### Task statement
Please count the lines in the items below that contain the string "services", treating uppercase and lowercase as different, and reply with the number alone.

┌─ Supplied data

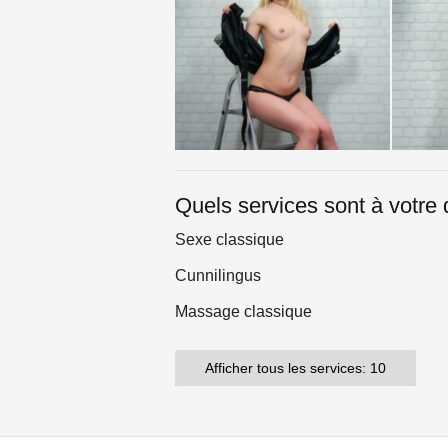
Quels services sont à votre 
Sexe classique
Cunnilingus
Massage classique
Afficher tous les services: 10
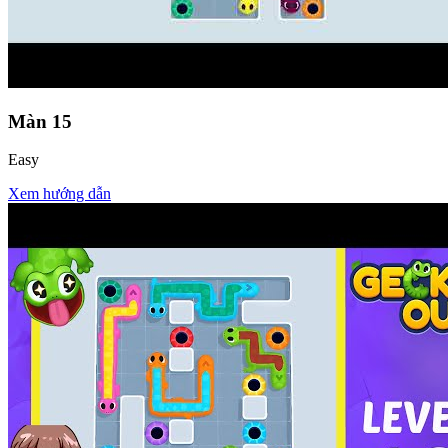
Màn
15
Easy
Xem hướng dẫn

└─

### Answer to this problem
2